Abstract

Wet (neovascular) age-related macular degeneration (AMD) is the leading cause of blindness in the United States. The mainstay treatment requires monthly intravitreal injection of anti-vascular endothelial growth factor (anti-VEGF) drugs, associated with multiple visits, high cost, and the risk of procedural injury and infection. Anti-VEGF drugs inhibit the formation of neovasculature but do not directly attack it. Radiotherapy can destroy neovasculature and potentially also inhibit wet-AMD associated inflammation and fibrosis not addressed by VEGF inhibitors.

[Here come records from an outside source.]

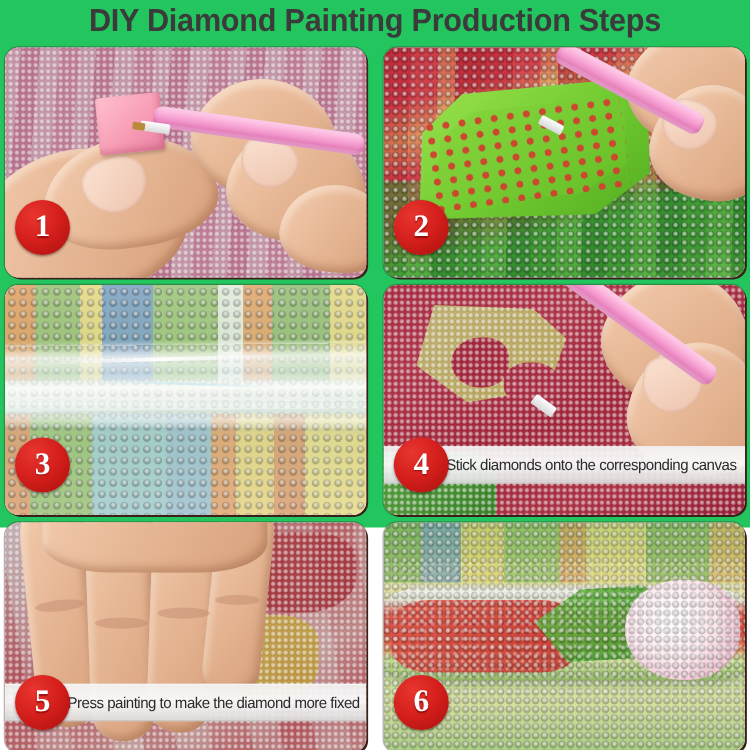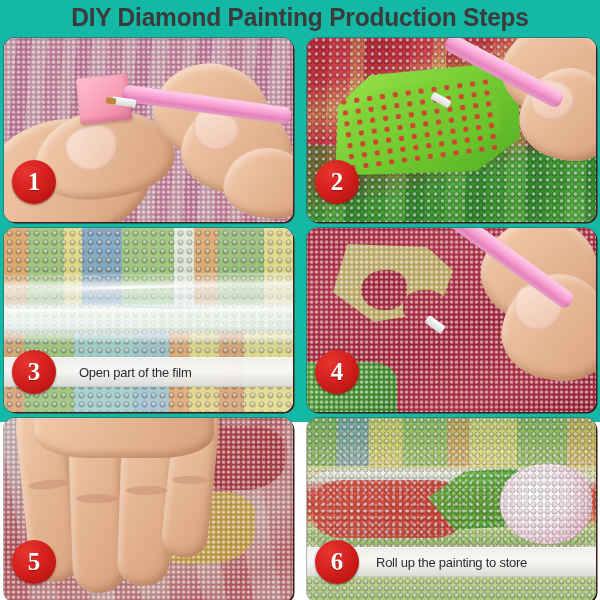--- a/index.html
+++ b/index.html
@@ -6,21 +6,21 @@
   * { box-sizing: border-box; margin: 0; padding: 0; }
   html, body {
     width: 600px; height: 600px;
     background: #ffffff;
     font-family: "Liberation Sans", "DejaVu Sans", sans-serif;
     overflow: hidden;
   }
   #infographic {
     position: relative;
     width: 600px; height: 422px;
-    background: #14b8a6;
+    background: #22c55e;
   }
 
   
   .title {
     position: absolute;
     left: 0; top: 0;
     width: 600px; height: 36px;
     line-height: 34px;
     text-align: center;
     font-size: 25.5px;
@@ -272,23 +272,20 @@
 
         <div class="film" style="top:48px;height:52px;transform:rotate(-0.6deg);"></div>
         <div class="film" style="top:92px;height:22px;opacity:0.75;transform:rotate(0.4deg);"></div>
         <div style="position:absolute;left:8%;top:58px;width:70%;height:3px;
              background:linear-gradient(90deg,rgba(255,255,255,0),rgba(255,255,255,0.95),rgba(255,255,255,0));
              transform:rotate(-1.5deg);"></div>
         <div style="position:absolute;left:24%;top:78px;width:52%;height:2px;
              background:linear-gradient(90deg,rgba(255,255,255,0),rgba(210,235,240,0.9),rgba(255,255,255,0));
              transform:rotate(2deg);"></div>
       </div>
-      <div class="caption-bar">
-        <span class="caption-text" style="margin-left:20px;">Open part of the film</span>
-      </div>
       <div class="badge">
         <span class="badge-num">3</span>
       </div>
     </div>
 
     <div class="panel r1 c1 long">
       <div class="photo">
         <div style="position:absolute;inset:0;background:
              linear-gradient(160deg,#cf3450 0%,#d9405a 25%,#c72c46 55%,#d53c54 80%,#b82440 100%);"></div>
 
@@ -304,20 +301,23 @@
              background:linear-gradient(130deg,#6cc64a,#3f9c2c);border-radius:10px 30% 10% 10%;"></div>
         <div class="bead-grid fine-grid">
             <div class="bead-layer"></div>
           </div>
 
         <div class="finger" style="left:176px;top:-10px;width:120px;height:108px;transform:rotate(22deg);"></div>
         <div class="finger" style="left:196px;top:46px;width:110px;height:106px;transform:rotate(10deg);"></div>
         <div class="nail" style="left:206px;top:58px;width:48px;height:44px;transform:rotate(18deg);"></div>
         <div class="pen" style="left:128px;top:22px;width:150px;height:18px;transform:rotate(36deg);"></div>
         <div class="pen-tip" style="left:118px;top:92px;width:20px;height:9px;transform:rotate(36deg);"></div>
+      </div>
+      <div class="caption-bar" style="padding-left:50px;">
+        <span class="caption-text">Stick diamonds onto the corresponding canvas</span>
       </div>
       <div class="badge">
         <span class="badge-num">4</span>
       </div>
     </div>
 
     <div class="panel r2 c0 long">
       <div class="photo">
         <div style="position:absolute;inset:0;background:
              linear-gradient(150deg,#f0dde0 0%,#e8b9c0 18%,#d96a72 38%,#e58a8e 55%,
@@ -337,20 +337,23 @@
         <div class="finger" style="left:18px;top:-26px;width:50px;height:190px;border-radius:40% 40% 48% 48% / 22% 22% 12% 12%;transform:rotate(-6deg);"></div>
         <div class="finger" style="left:66px;top:-30px;width:52px;height:205px;border-radius:40% 40% 48% 48% / 20% 20% 12% 12%;transform:rotate(-2deg);"></div>
         <div class="finger" style="left:116px;top:-28px;width:52px;height:196px;border-radius:40% 40% 48% 48% / 20% 20% 12% 12%;transform:rotate(2deg);"></div>
         <div class="finger" style="left:164px;top:-24px;width:46px;height:164px;border-radius:40% 40% 48% 48% / 22% 22% 14% 14%;transform:rotate(6deg);"></div>
         <div class="finger" style="left:30px;top:-40px;width:180px;height:80px;border-radius:30%;"></div>
         <div style="position:absolute;left:24px;top:62px;width:40px;height:9px;background:rgba(190,135,110,0.45);border-radius:50%;transform:rotate(-6deg);"></div>
         <div style="position:absolute;left:72px;top:76px;width:42px;height:9px;background:rgba(190,135,110,0.45);border-radius:50%;"></div>
         <div style="position:absolute;left:122px;top:68px;width:42px;height:9px;background:rgba(190,135,110,0.45);border-radius:50%;"></div>
         <div style="position:absolute;left:168px;top:58px;width:36px;height:8px;background:rgba(190,135,110,0.45);border-radius:50%;"></div>
       </div>
+      <div class="caption-bar" style="padding-left:50px;">
+        <span class="caption-text">Press painting to make the diamond more fixed</span>
+      </div>
       <div class="badge">
         <span class="badge-num">5</span>
       </div>
     </div>
 
     <div class="panel r2 c1">
       <div class="photo">
         <div style="position:absolute;inset:0;background:
              linear-gradient(180deg,#9ec97e 0%,#c6d98a 16%,#e4e0a8 30%,#cfe0a4 46%,
              #b9d48e 62%,#d6dfa2 78%,#a9cc84 100%);"></div>
@@ -377,22 +380,19 @@
              background:radial-gradient(circle at 40% 38%, #ffffff 0%, #fbe7ec 46%, #ecbccb 78%, #dfa1b6 100%);
              border-radius:48% 42% 46% 50%;"></div>
         <div class="bead-grid">
             <div class="bead-layer"></div>
           </div>
 
         <div style="position:absolute;left:0;right:0;top:30px;height:110px;
              background-image:radial-gradient(circle, rgba(255,255,255,0.35) 0 1.1px, rgba(0,0,0,0) 1.8px);
              background-size:6px 6px;"></div>
       </div>
-      <div class="caption-bar">
-        <span class="caption-text" style="margin-left:14px;">Roll up the painting to store</span>
-      </div>
       <div class="badge">
         <span class="badge-num">6</span>
       </div>
     </div>
 
   </div>
 </div>
 
 </body></html>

However, the current collimation-based radiotherapy device uses fixed 4mm beams, which are prone to overtreat or undertreat the choroidal neovascularization (CNV) lesions because of their various sizes and shapes. This simulation study evaluates personalized conformal treatment with focused kV radiation using cutting-edge polycapillary x-ray optics. Simulation of the polycapillary optics was achieved via Monte Carlo (MC)-based three-dimensional (3D) geometric ray tracing. Phase-space files modeling the focused photons were generated. The method was previously verified by phantom measurements. The ultrasmall ~0.2mm beam focal spot perpendicular to the beam direction enables spatially fractionated grid therapy, which has been shown to preferentially damage abnormal neovascular blood vessels vs normal ones. Geant4-based MC simulations of scanning while rotating beam delivery were performed to conformally treat three clinical cases of large, medium, and small CNV lesions with regular and grid deliveries. Dose delivery uncertainties due to positioning errors were analyzed, including ±0.75mm displacement in the three orthogonal directions and ±5° vertical/horizontal rotation of the eyeball. The simulated CNV treatments by 60-kVp focused x-ray beams show highly conformal delivery of dose to the lesion plus margin (0.75mm) with sharp dose fall-offs and controllable spatial modulation patterns. The 90%-10% isodose penumbra is <0.5mm. With a prescription dose of 16Gy to the lesions, the critical structure doses are well below the tolerance. The average CNV dose varies within 10% (mostly within 4%) due to 0.75-mm linear displacements and 5-degree gaze angle rotation of the eyeball. Focused kV technique allows personalized treatment of CNV lesions and reduces unwanted radiation to adjacent healthy tissue. The simulated dose distribution is superior to currently available techniques.